Well my friend let me try to answer your questions one by one
"From a general BDG-point of view 8...Bg6 is ugly, of course, and should be punished. But at the moment I see no immediate chance for white to take advantage out of that."
If you don't mean 8..Bg4, you are mistaken my friend. 8..Bg6 (or even better 7..Bg6, without e6) is beautiful, defensive move. It protects the weak f7-square (I thought that the primary target of BDG was this square afterall), it controls the important diagonal b1-h7 and also, in the case of castling, black king will have one more defender for the weak g7 and h7-squares.
"Maybe there is a 10-move-combination somewhere in some BDG-book and that was my question"
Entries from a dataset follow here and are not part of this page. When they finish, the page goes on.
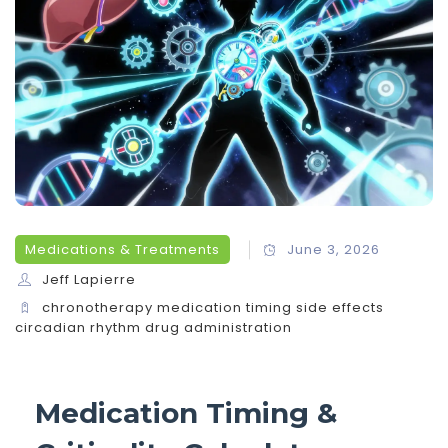
Medications & Treatments
June 3, 2026
Jeff Lapierre
chronotherapy
medication timing
side effects
circadian rhythm
drug administration
Medication Timing &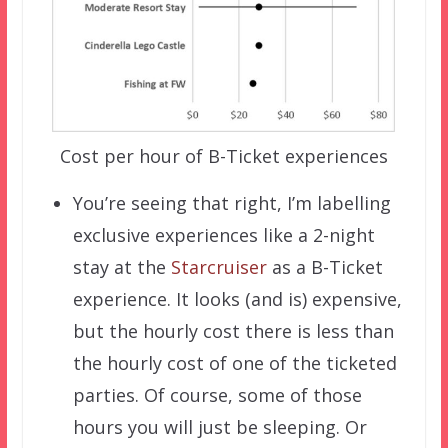
Cost per hour of B-Ticket experiences
You’re seeing that right, I’m labelling
exclusive experiences like a 2-night
stay at the
Starcruiser
as a B-Ticket
experience. It looks (and is) expensive,
but the hourly cost there is less than
the hourly cost of one of the ticketed
parties. Of course, some of those
hours you will just be sleeping. Or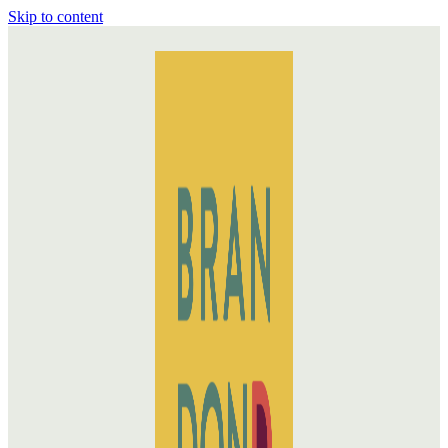
Skip to content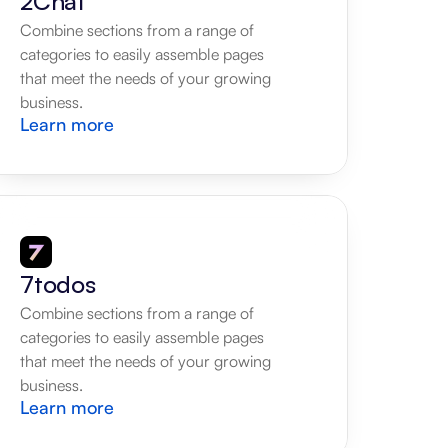
2Chat
Combine sections from a range of 
categories to easily assemble pages 
that meet the needs of your growing 
business.
Learn more
7todos
Combine sections from a range of 
categories to easily assemble pages 
that meet the needs of your growing 
business.
Learn more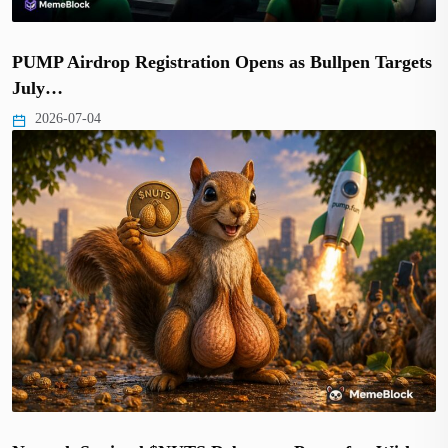
PUMP Airdrop Registration Opens as Bullpen Targets
July…
2026-07-04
Everysingle combination begins from inaccuracies like those I told you this move includes. So, you can collect the merits and demerits, make a plan and see for yourself if there is something you would call a refutation.
"From a general point of view you can also ask what the Ng5 will do after h6 if sacrifies do not work."
If the knight cannot be sacrificed then it will gladly retreat as it managed to cause two major weaknesses after h6. The g6 square is very weak and also the h6 square is very weak. Not bad huh?
"At the moment Bg4 defends e6 and from h5 it will defend f7"
As I told you, if we don't move the e6 pawn but we play Bg6, we do not need to protect the e6-pawn (as it is not there), eliminating attacking options, and also we protect the f7-square in-one-move Bf5-Bg6 and not in two moves as in the maneuver Bf5-g4-h5, losing time.
"Indeed 8...Bg6 may be stronger, but as my engines evaluates 8...Bg4?! ~-0,7 on depth 15, I thought that this move shouldnīt be totally missed in our discussion. Itīs not "my move" , I only suggest to consider it."
I never trust computers on planning, simply cause they cannot make plans
I trust them only for checking blunders and still not completely, only 60%. Wanna check the evaluation after 1. d4 d5 2. e4 dxe4 3. Nc3 Nf6 4. f3 exf3 5. Nxf3 c6 6. Bc4 Bf5 7. O-O e6 8.
Ng5 Bxc2 9. Nxf7 Kxf7 10. Qxc2 Qxd4+ 11. Be3 Qxe3+ 12. Kh1 Bd6 13. Ne4! I guess it shows something like -2.25 Follow the analysis on my previous post and you'll see what I am saying. Also suggesting to consider a move is always useful but I told you I considered it and I found two problems that the 7..Bg6 or 8..Bg6 doesn't have. But that's just my opinion. You may be a risk-taker
I don't think that I need to answer further questions. I do not check the variations on a chessboard and I do not enjoy the fact that I may miss something here.